──────── Supplied material ────────
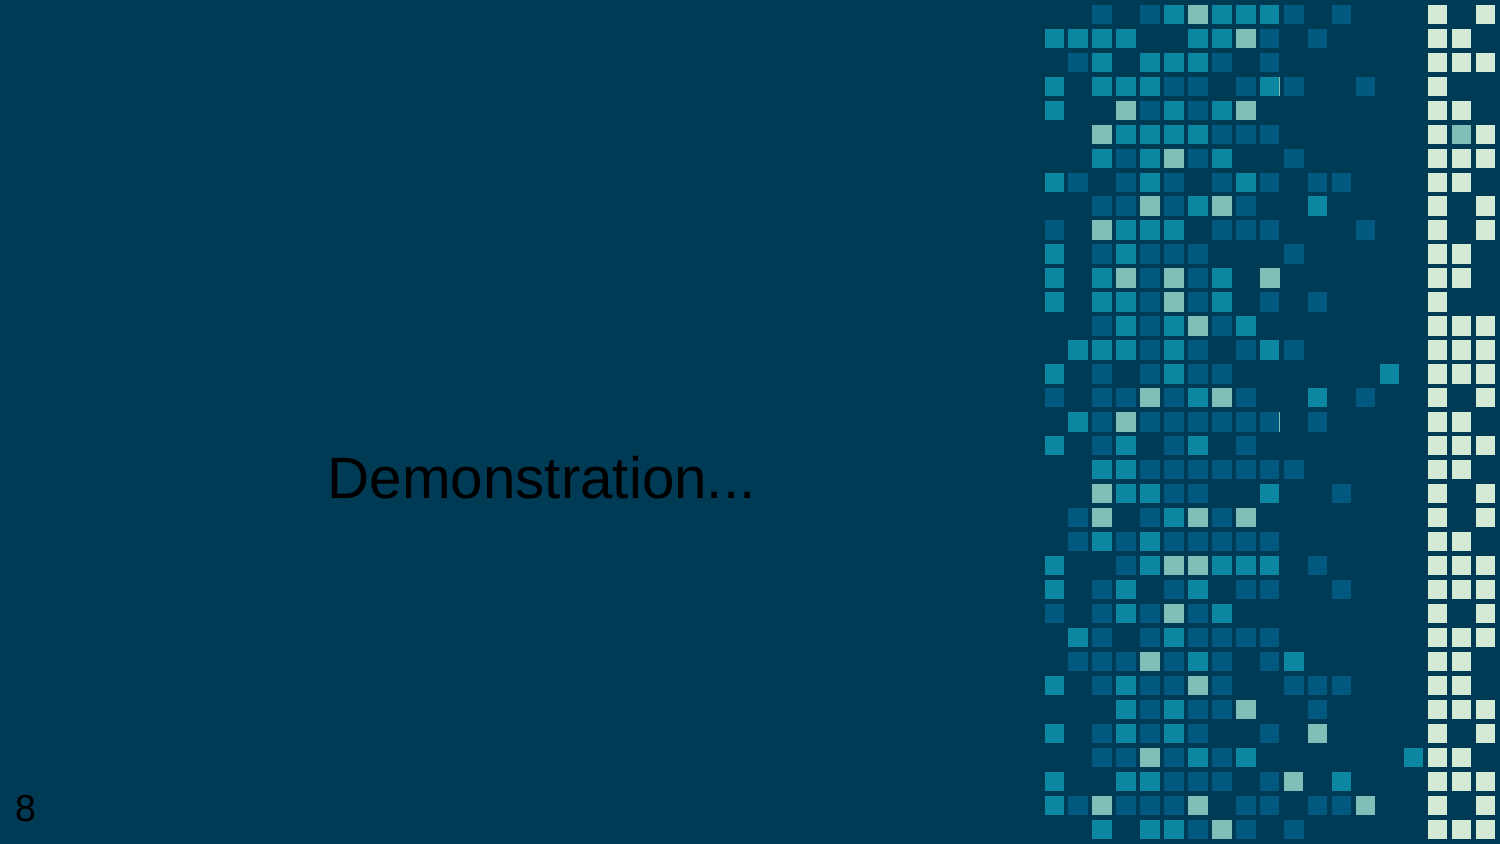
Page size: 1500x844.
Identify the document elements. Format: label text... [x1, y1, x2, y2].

title Demonstration... [312, 363, 797, 481]
slide_number <number> [0, 774, 90, 839]
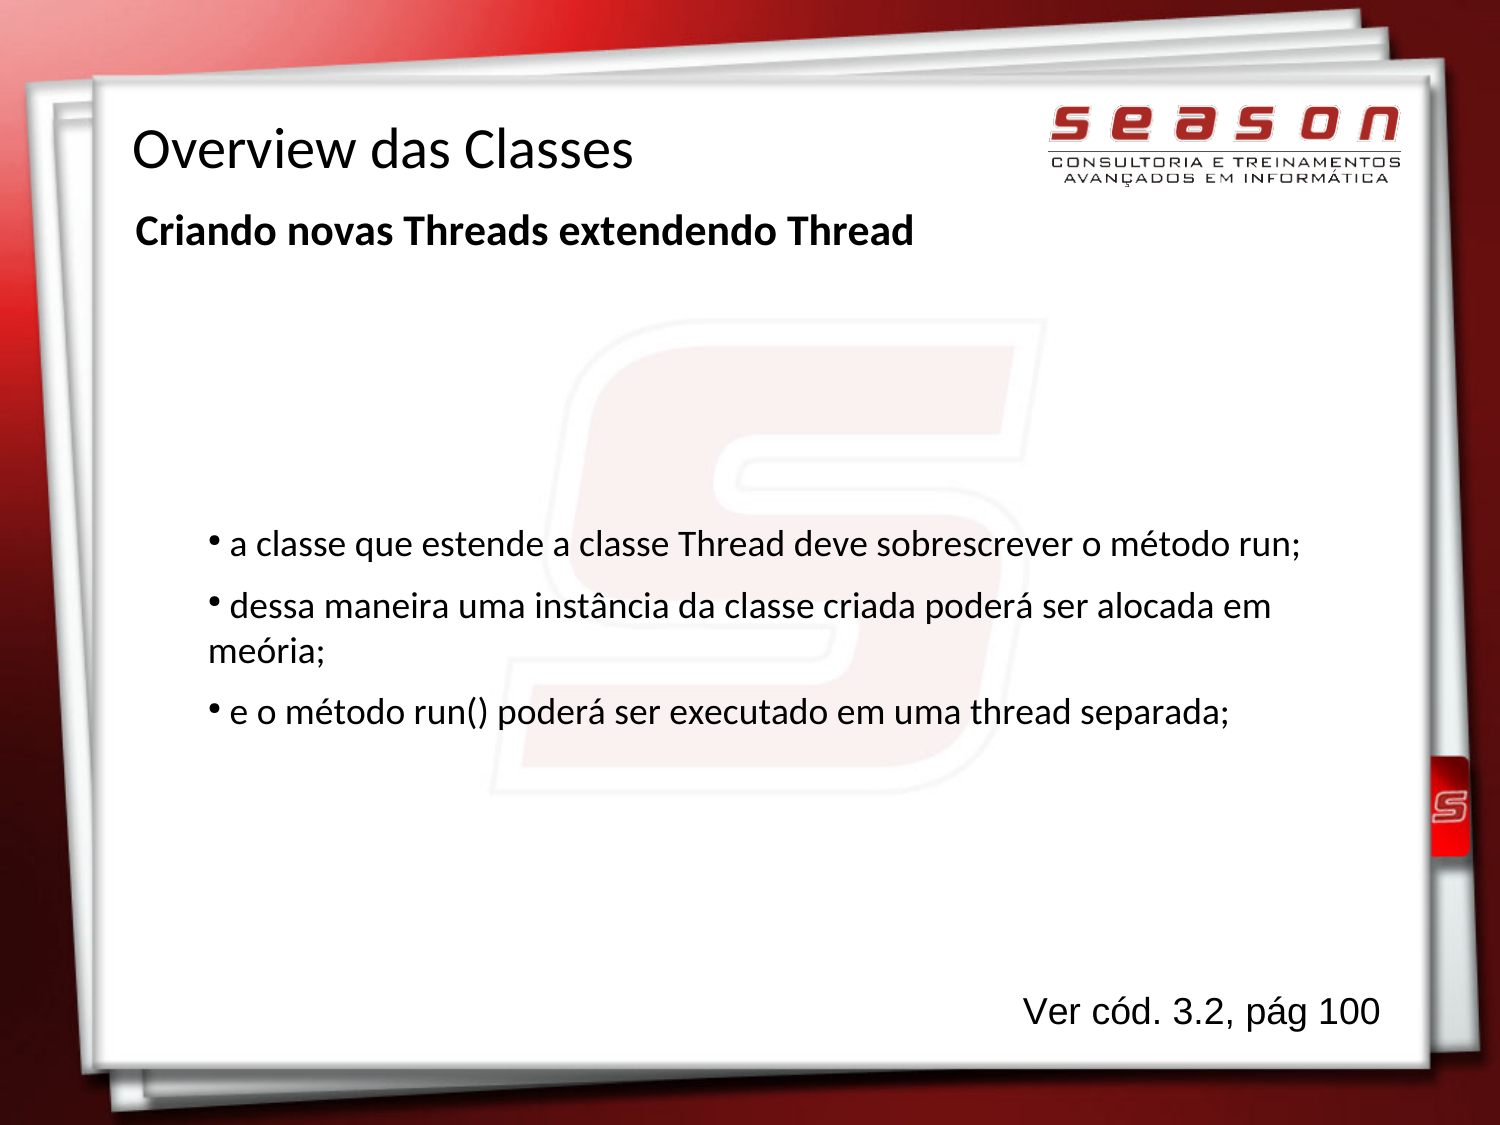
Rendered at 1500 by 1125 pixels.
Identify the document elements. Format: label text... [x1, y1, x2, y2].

text_box Ver cód. 3.2, pág 100 [708, 979, 1396, 1040]
picture [0, 0, 1500, 1125]
text_box a classe que estende a classe Thread deve sobrescrever o método run; dessa maneira uma instância da classe criada poderá ser alocada em meória; e o método run() poderá ser executado em uma thread separada; [207, 357, 1328, 894]
title Overview das Classes [118, 33, 1394, 257]
text_box Criando novas Threads extendendo Thread [119, 201, 1240, 255]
────────
Copy the rows above exactly as they appear, from the line holding "Rendered at 1500 by 1125 pixels." through the last row, both ends included.

Final result →
Rendered at 1500 by 1125 pixels.
Identify the document elements. Format: label text... [x1, y1, x2, y2].

text_box Ver cód. 3.2, pág 100 [708, 979, 1396, 1040]
picture [0, 0, 1500, 1125]
text_box a classe que estende a classe Thread deve sobrescrever o método run; dessa maneira uma instância da classe criada poderá ser alocada em meória; e o método run() poderá ser executado em uma thread separada; [207, 357, 1328, 894]
title Overview das Classes [118, 33, 1394, 257]
text_box Criando novas Threads extendendo Thread [119, 201, 1240, 255]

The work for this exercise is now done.